When an emit candidate is
transient=false, this means that we want to store the candidate in the CrawlDB, then we will send them to be fetched again so that they are reevaluated in each subsequent crawl. An example of when you want to do this is in a "Re-crawl Strategy" where you must revisit an item previously crawled explicitly each time subsequent crawls are run. Because revisiting each item is typically quite slow, you would only do this when the data source you are crawling provides no "delta change" feature that can provide you the Created/Updated/Removed documents since you last crawled. There is a setting you can enable during the postFetch handler called purge stray items. This feature, upon finishing a crawl, will remove any Documents indexed in a previous crawl that were not found in the current crawl. This is useful for situations such as when indexing websites, where a page from the website (and corresponding hyperlinks) were removed. If we were to leave this page in the index, it would result in a 404 error for those who click on it from a search result. So the page in this case would be considered ‘stray’ because the current crawl could no longer find the document. So if the purge stray items post-crawl process was requested, it delete the orphaned document from the index to avoid anyone from seeing it in any future searches.
The simplest way to get started developing a connector is to review the Random Content Connector.
At a minimum, all plugins require the connector SDK dependency. And more than likely, a handful of other dependencies as well. Examples would be an HTTP client, a special client for connecting to a third-party REST API, or maybe a parser library that can handle parsing video files.
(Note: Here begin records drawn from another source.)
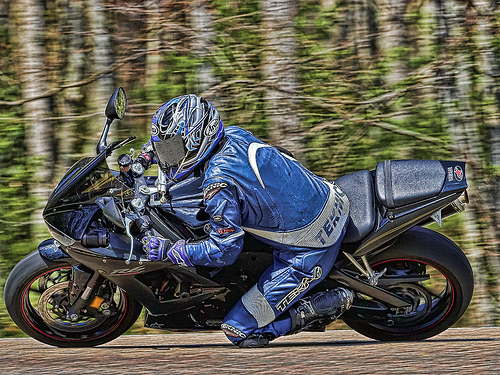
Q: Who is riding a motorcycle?
A: The man.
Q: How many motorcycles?
A: One.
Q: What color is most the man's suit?
A: Blue.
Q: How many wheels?
A: Two.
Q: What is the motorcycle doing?
A: Leaning.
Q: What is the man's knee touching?
A: The road.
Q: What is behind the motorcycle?
A: Trees.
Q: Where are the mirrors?
A: On the motorcycle.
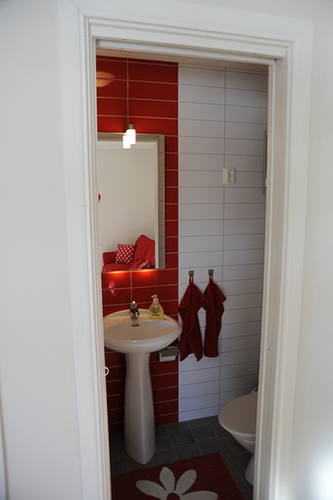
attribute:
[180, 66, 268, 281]
wall — white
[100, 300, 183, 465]
pedestal sink — white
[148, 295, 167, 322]
hand soap — yellow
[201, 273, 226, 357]
towel — red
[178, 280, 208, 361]
towel — red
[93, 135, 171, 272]
mirror — bathroom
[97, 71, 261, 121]
wall — white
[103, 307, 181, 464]
sink — toilet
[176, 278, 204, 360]
towel — red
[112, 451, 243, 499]
rug — red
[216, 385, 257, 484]
toilet — white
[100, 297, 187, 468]
sink — white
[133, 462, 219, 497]
flower — white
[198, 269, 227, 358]
towel — red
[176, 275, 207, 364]
towel — red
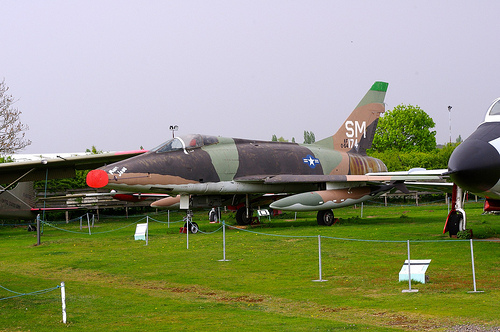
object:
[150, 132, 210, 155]
canopy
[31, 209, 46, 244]
pole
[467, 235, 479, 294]
pole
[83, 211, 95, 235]
pole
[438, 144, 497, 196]
nose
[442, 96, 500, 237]
aircraft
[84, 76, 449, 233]
plane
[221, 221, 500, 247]
line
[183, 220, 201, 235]
front wheel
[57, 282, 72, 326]
pole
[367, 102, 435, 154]
tree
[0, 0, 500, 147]
sky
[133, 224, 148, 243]
sign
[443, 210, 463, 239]
wheel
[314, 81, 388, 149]
tail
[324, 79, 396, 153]
rudder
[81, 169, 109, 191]
nose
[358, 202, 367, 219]
pole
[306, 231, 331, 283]
short pole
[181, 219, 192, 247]
pole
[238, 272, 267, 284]
patch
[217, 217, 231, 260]
pole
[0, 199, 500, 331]
grass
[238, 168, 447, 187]
wing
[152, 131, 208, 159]
cockpit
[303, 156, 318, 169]
circle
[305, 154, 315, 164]
star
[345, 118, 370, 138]
sm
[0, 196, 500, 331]
ground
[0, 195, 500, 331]
field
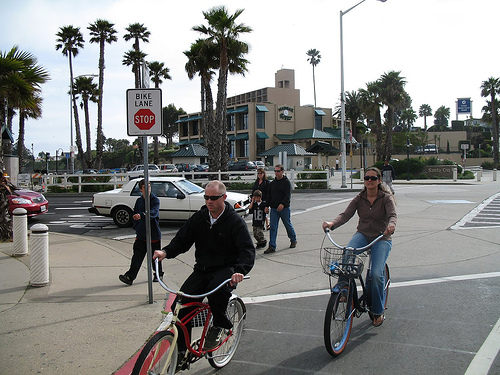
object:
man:
[152, 180, 256, 373]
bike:
[130, 257, 252, 373]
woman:
[320, 166, 397, 327]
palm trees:
[476, 75, 500, 175]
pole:
[140, 136, 153, 305]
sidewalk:
[0, 228, 196, 374]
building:
[170, 62, 494, 169]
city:
[0, 0, 500, 374]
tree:
[86, 19, 121, 172]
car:
[90, 176, 254, 229]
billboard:
[453, 98, 473, 119]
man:
[116, 177, 163, 286]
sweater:
[131, 192, 161, 241]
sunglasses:
[363, 175, 382, 181]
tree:
[334, 69, 417, 167]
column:
[27, 222, 51, 286]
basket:
[320, 247, 365, 277]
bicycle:
[320, 223, 390, 356]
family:
[243, 163, 297, 254]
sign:
[125, 87, 165, 135]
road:
[0, 168, 499, 373]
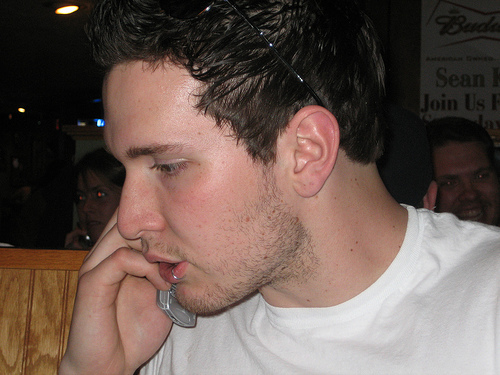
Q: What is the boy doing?
A: Talking on the phone.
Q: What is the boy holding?
A: A cellphone.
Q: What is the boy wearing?
A: A white t shirt.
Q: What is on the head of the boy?
A: Glasses.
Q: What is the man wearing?
A: White shirt.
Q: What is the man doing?
A: Talking on the phone.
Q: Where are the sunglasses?
A: On the man head.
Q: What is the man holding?
A: Cell phone.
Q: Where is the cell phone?
A: In the man's hand.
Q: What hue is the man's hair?
A: Black.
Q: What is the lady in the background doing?
A: On the phone.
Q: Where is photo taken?
A: In restaurant.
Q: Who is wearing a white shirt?
A: The man.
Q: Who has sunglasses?
A: The man.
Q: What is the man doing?
A: Talking on cellphone.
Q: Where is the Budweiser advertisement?
A: In back.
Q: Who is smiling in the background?
A: The man.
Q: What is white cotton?
A: Shirt.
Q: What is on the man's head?
A: Freckles.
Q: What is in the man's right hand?
A: Phone.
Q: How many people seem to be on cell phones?
A: 2.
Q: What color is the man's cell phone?
A: Silver.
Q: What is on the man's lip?
A: A piercing.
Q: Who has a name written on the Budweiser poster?
A: Sean.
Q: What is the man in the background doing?
A: Smiling.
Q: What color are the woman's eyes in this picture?
A: Red.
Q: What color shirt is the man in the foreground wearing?
A: White.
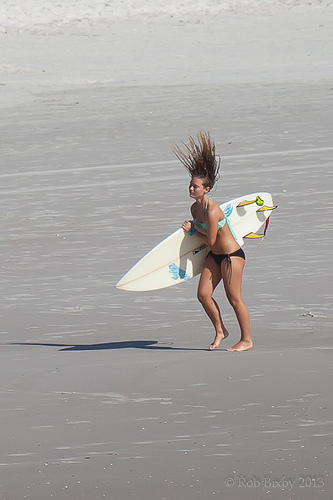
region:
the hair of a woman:
[176, 123, 220, 175]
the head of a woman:
[179, 172, 208, 202]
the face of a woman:
[188, 176, 205, 195]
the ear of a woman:
[199, 181, 214, 195]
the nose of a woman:
[186, 184, 197, 192]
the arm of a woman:
[200, 210, 223, 249]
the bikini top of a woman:
[189, 215, 228, 234]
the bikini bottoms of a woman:
[206, 245, 269, 268]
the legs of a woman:
[186, 261, 254, 326]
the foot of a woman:
[217, 327, 258, 361]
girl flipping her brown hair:
[165, 124, 225, 205]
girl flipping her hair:
[171, 129, 222, 201]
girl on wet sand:
[162, 129, 291, 406]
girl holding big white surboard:
[102, 151, 321, 405]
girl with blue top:
[110, 121, 277, 353]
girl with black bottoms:
[149, 140, 294, 382]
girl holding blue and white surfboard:
[148, 123, 281, 364]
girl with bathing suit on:
[127, 123, 281, 372]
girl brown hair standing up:
[129, 123, 272, 342]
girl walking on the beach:
[138, 107, 294, 379]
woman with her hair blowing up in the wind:
[172, 133, 220, 195]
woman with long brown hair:
[173, 131, 221, 198]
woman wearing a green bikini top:
[188, 201, 235, 240]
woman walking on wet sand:
[171, 131, 253, 351]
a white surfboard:
[114, 191, 272, 289]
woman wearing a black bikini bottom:
[207, 248, 245, 284]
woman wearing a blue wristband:
[189, 228, 195, 235]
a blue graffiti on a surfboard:
[170, 263, 189, 281]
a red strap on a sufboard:
[263, 215, 269, 238]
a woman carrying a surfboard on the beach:
[116, 131, 278, 353]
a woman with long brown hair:
[137, 121, 253, 213]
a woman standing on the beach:
[113, 133, 285, 414]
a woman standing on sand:
[124, 146, 315, 482]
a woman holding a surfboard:
[108, 137, 296, 387]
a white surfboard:
[113, 177, 302, 298]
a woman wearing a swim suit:
[150, 171, 292, 335]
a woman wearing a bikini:
[184, 172, 261, 307]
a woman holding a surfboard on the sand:
[121, 146, 304, 490]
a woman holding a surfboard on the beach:
[148, 133, 289, 393]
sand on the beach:
[24, 406, 228, 494]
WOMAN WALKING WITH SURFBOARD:
[107, 127, 278, 354]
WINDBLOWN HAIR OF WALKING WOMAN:
[170, 134, 224, 177]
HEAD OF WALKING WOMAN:
[187, 175, 217, 198]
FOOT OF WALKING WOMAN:
[207, 328, 230, 353]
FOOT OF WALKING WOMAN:
[224, 339, 257, 352]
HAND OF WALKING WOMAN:
[181, 219, 195, 236]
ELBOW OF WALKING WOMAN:
[203, 236, 216, 249]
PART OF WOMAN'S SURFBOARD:
[232, 202, 260, 228]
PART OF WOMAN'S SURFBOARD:
[129, 268, 153, 285]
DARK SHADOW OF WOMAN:
[76, 335, 127, 354]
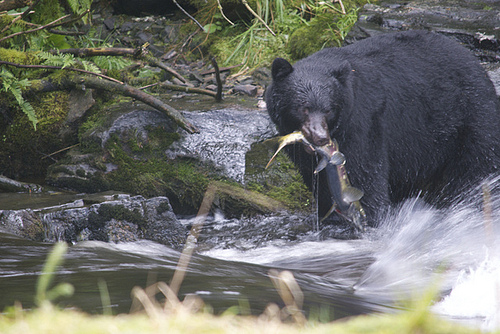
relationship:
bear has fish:
[263, 30, 497, 237] [260, 128, 367, 233]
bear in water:
[263, 30, 497, 237] [0, 224, 496, 289]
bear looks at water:
[263, 30, 497, 237] [5, 185, 499, 334]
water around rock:
[5, 185, 499, 334] [5, 187, 224, 272]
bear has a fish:
[263, 30, 497, 237] [260, 128, 367, 233]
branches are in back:
[3, 5, 226, 118] [8, 1, 190, 70]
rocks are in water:
[89, 85, 311, 244] [5, 185, 499, 334]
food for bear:
[260, 128, 367, 233] [263, 30, 497, 237]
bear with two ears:
[263, 30, 497, 237] [269, 57, 352, 86]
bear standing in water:
[263, 30, 497, 237] [0, 224, 496, 289]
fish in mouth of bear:
[260, 128, 367, 233] [263, 30, 497, 237]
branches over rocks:
[3, 5, 226, 118] [89, 85, 311, 244]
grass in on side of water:
[3, 5, 359, 90] [0, 224, 496, 289]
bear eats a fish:
[263, 30, 497, 237] [260, 128, 367, 233]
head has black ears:
[262, 57, 354, 154] [269, 57, 352, 86]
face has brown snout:
[264, 51, 357, 145] [294, 107, 333, 151]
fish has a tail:
[260, 128, 367, 233] [258, 128, 303, 171]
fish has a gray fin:
[260, 128, 367, 233] [260, 122, 282, 173]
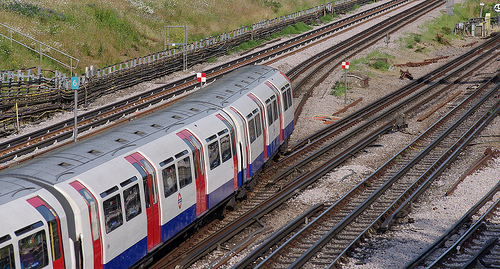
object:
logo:
[175, 192, 185, 209]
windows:
[99, 195, 128, 233]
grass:
[1, 0, 500, 98]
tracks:
[0, 1, 499, 264]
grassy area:
[0, 3, 262, 70]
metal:
[291, 43, 301, 48]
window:
[177, 150, 194, 188]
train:
[2, 65, 294, 267]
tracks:
[396, 43, 499, 128]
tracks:
[263, 77, 498, 241]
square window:
[249, 117, 258, 142]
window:
[78, 185, 102, 242]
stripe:
[223, 197, 252, 220]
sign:
[339, 60, 351, 70]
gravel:
[337, 134, 495, 267]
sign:
[63, 73, 87, 95]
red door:
[180, 121, 215, 223]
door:
[132, 158, 162, 242]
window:
[20, 235, 45, 265]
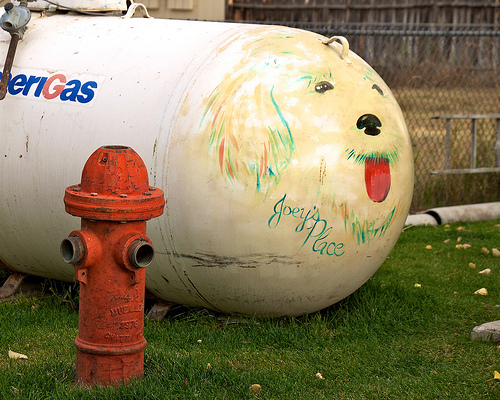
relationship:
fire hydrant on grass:
[59, 147, 169, 387] [15, 235, 497, 393]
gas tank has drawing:
[1, 8, 417, 325] [194, 34, 416, 265]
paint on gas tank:
[338, 111, 395, 205] [1, 8, 417, 325]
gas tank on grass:
[1, 8, 417, 325] [15, 235, 497, 393]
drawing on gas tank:
[194, 34, 416, 265] [1, 8, 417, 325]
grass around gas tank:
[15, 235, 497, 393] [1, 8, 417, 325]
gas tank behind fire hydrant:
[1, 8, 417, 325] [59, 147, 169, 387]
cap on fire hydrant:
[68, 142, 164, 213] [59, 147, 169, 387]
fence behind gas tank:
[331, 16, 500, 210] [1, 8, 417, 325]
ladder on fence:
[430, 104, 499, 182] [331, 16, 500, 210]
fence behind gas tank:
[347, 16, 500, 210] [1, 8, 417, 325]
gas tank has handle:
[1, 8, 417, 325] [118, 2, 184, 50]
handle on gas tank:
[118, 2, 184, 50] [1, 8, 417, 325]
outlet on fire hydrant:
[58, 233, 160, 272] [59, 147, 169, 387]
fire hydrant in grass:
[59, 147, 169, 387] [15, 235, 497, 393]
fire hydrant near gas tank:
[59, 147, 169, 387] [1, 8, 417, 325]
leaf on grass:
[9, 343, 29, 365] [15, 235, 497, 393]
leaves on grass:
[409, 230, 499, 310] [15, 235, 497, 393]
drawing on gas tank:
[200, 67, 406, 261] [1, 8, 417, 325]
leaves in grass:
[409, 230, 499, 310] [15, 235, 497, 393]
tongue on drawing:
[359, 154, 397, 204] [194, 34, 416, 265]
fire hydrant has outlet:
[59, 147, 169, 387] [58, 233, 160, 272]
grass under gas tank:
[15, 235, 497, 393] [1, 8, 417, 325]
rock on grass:
[473, 317, 498, 331] [15, 235, 497, 393]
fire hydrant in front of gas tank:
[59, 147, 169, 387] [1, 8, 417, 325]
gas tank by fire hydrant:
[1, 8, 417, 325] [59, 147, 169, 387]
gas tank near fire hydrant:
[1, 8, 417, 325] [59, 147, 169, 387]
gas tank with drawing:
[1, 8, 417, 325] [194, 34, 416, 265]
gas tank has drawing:
[1, 8, 417, 325] [200, 67, 406, 261]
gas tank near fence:
[1, 8, 417, 325] [331, 16, 500, 210]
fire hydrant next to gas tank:
[59, 147, 169, 387] [1, 8, 417, 325]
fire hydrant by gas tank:
[59, 147, 169, 387] [1, 8, 417, 325]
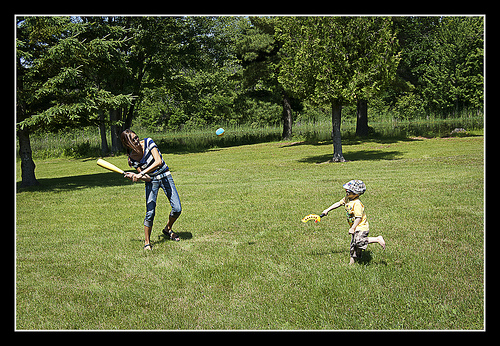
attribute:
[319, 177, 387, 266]
kid — playing baseball, small, playing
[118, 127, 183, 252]
woman — playing baseball, playing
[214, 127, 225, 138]
ball — in mid air, blue, in the air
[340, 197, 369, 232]
shirt — yellow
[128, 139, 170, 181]
shirt — striped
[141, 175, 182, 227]
jeans — blue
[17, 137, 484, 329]
grass — green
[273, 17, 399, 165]
tree — large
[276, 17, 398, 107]
leaves — green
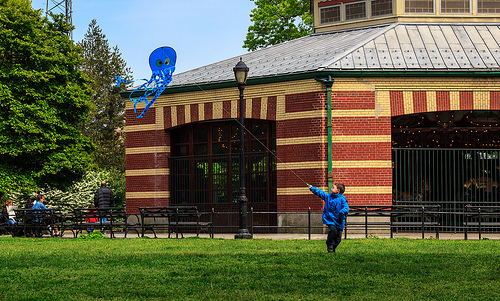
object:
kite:
[110, 45, 177, 120]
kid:
[308, 178, 350, 253]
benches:
[136, 206, 215, 237]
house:
[112, 1, 494, 237]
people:
[2, 195, 20, 225]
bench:
[2, 205, 60, 237]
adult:
[91, 180, 115, 224]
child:
[83, 202, 100, 224]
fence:
[213, 208, 499, 244]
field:
[2, 237, 499, 301]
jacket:
[307, 185, 354, 227]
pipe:
[324, 75, 334, 189]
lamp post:
[231, 54, 254, 241]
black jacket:
[93, 184, 113, 210]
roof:
[120, 22, 497, 93]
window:
[313, 1, 340, 27]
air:
[123, 4, 188, 27]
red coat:
[82, 209, 99, 223]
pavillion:
[117, 18, 499, 234]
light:
[232, 53, 252, 92]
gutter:
[281, 65, 499, 84]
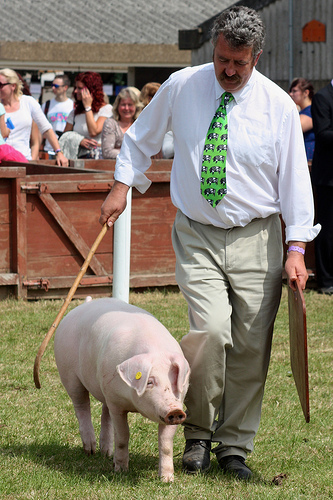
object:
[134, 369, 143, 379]
tag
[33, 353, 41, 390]
crook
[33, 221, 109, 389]
stick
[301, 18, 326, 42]
object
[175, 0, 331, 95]
building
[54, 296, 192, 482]
pig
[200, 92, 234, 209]
green tie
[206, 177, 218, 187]
pig design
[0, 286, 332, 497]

Specify these dependencies with the Java build tool of your choice (for example, Gradle or Maven). But getting them into your code and even instantiating them is partly handled by the connector SDK.
Allowing these plugins to specify runtime dependencies makes them simpler to unit test, and generally more flexible. When defining a connector plugin, the object used for the definition also supports adding bindings for these dependencies. A general guideline to follow when determining if something should be injected or not:
Is it desirable to have multiple implementations of the component?
Is the component a third-party library that has either difficult to control side effects?
The connectors use the Guice framework for dependency injection and can be directly used when defining a connector plugin.